This chart is based on archival Hubble Space Telescope data that has been used to identify a largely unseen group of very small asteroids. (NASA/ESA/P.J. Martin (AUM)/E. Whitley (STScI))

The HAH team consists of 11,482 citizen science volunteers who viewed 37,000 Hubble images over 19 years. After providing nearly two million identifications, the team was given a training set for an automated algorithm to identify asteroids based on machine learning. This yielded 1,701 asteroid tracks, of which 1,031 matched previously uncataloged asteroids – about 400 of which were less than 1 km (~1,090 ft) in size. He said Martin:

This yielded 1,701 asteroid tracks, of which 1,031 matched previously uncataloged asteroids – about 400 of which were less than 1 km (~1,090 ft) in size.

He said Martin:

“The positions of asteroids change over time, so you can't find them by just entering coordinates, because they might not be there at different times. As astronomers we don't have time to look at all the images of asteroids.

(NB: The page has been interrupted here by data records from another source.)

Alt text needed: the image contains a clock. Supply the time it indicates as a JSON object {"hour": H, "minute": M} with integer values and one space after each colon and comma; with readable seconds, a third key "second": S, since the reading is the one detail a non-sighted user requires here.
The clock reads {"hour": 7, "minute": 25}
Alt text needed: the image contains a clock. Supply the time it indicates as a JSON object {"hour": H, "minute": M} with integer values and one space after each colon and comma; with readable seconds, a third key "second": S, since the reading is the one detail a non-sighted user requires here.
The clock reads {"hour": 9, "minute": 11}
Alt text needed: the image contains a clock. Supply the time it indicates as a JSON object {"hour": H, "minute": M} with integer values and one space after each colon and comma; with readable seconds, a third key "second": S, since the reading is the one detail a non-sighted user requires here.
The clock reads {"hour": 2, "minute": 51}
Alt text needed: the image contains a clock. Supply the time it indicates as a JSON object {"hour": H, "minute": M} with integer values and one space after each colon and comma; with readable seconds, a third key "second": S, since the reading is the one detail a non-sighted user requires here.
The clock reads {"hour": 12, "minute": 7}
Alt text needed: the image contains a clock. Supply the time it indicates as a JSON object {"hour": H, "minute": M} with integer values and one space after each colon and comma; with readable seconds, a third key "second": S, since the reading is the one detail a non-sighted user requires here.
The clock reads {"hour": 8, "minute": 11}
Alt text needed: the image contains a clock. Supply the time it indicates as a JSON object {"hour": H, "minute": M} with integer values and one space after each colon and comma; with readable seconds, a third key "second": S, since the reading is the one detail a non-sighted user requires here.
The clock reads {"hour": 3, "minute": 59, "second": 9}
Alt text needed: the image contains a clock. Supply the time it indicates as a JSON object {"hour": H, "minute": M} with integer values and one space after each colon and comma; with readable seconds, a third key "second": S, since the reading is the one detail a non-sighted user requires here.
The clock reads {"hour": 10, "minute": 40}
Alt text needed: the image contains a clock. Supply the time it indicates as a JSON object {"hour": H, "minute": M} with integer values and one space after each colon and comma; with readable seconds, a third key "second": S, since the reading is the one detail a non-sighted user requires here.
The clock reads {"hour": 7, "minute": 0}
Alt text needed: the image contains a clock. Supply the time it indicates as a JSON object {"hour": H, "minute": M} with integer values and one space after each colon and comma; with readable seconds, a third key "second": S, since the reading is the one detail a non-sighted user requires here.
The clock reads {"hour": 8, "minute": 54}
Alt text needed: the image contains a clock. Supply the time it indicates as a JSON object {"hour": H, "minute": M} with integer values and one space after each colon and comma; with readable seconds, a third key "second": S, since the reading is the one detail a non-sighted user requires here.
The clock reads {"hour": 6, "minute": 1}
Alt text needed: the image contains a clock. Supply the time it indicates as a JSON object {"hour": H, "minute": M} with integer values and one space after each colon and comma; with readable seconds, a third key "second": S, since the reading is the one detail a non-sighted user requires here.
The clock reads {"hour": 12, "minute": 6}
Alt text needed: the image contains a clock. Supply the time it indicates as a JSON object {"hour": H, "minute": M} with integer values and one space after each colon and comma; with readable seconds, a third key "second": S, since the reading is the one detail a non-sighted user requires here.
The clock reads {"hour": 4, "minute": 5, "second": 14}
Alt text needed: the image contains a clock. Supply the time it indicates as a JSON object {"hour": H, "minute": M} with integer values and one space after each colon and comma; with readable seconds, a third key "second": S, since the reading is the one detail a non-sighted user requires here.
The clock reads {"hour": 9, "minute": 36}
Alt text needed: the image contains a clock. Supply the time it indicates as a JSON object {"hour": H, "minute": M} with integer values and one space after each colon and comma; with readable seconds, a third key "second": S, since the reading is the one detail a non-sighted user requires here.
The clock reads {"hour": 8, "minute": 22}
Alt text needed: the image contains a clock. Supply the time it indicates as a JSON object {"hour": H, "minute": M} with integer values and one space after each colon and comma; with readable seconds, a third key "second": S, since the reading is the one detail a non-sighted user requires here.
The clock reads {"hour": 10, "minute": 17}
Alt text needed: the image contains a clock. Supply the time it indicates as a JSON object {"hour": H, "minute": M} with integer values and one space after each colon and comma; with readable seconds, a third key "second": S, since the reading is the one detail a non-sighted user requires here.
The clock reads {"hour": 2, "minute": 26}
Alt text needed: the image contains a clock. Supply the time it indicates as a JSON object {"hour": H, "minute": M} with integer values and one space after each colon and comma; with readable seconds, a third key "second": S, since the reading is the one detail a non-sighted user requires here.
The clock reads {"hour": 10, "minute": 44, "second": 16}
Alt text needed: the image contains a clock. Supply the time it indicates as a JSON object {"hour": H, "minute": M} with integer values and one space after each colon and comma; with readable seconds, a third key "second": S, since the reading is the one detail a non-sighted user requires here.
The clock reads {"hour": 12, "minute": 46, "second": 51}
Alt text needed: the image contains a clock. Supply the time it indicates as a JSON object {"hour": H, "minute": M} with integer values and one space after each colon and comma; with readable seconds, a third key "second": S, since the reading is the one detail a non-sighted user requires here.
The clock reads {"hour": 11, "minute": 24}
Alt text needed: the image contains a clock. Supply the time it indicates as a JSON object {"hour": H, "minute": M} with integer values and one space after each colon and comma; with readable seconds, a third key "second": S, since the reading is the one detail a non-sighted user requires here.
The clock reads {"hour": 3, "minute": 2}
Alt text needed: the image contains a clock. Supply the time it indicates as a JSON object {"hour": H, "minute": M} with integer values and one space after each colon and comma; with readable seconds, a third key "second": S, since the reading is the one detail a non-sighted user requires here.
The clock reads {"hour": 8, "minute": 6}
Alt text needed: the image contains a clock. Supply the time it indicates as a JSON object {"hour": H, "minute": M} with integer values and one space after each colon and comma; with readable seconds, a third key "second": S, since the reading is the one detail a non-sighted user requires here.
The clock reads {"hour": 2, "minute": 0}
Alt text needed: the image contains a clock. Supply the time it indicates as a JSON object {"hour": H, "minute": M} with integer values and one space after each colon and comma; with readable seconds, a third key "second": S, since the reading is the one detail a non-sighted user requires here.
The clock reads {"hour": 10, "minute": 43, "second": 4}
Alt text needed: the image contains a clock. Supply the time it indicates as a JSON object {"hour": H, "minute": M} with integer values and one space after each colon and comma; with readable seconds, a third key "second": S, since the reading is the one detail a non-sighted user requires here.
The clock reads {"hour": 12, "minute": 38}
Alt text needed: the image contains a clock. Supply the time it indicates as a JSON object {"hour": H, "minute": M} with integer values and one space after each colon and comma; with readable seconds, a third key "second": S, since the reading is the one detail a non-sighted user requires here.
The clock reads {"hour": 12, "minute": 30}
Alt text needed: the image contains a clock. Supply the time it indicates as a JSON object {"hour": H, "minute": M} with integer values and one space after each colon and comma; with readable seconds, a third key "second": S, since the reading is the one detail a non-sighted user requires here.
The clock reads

So we got the idea to collaborate with more than 10,000 citizen science volunteers To view Hubble's vast archives.

This pioneering approach can be effectively applied to data sets accumulated by other asteroid observing observatories, such as NASA's Spitzer Space Telescope and the Stratospheric Observatory for Infrared Astronomy (SOFIA).

Once the James Webb Space Telescope (JWST) collects a large enough data set, the same method can also be applied to its archival data.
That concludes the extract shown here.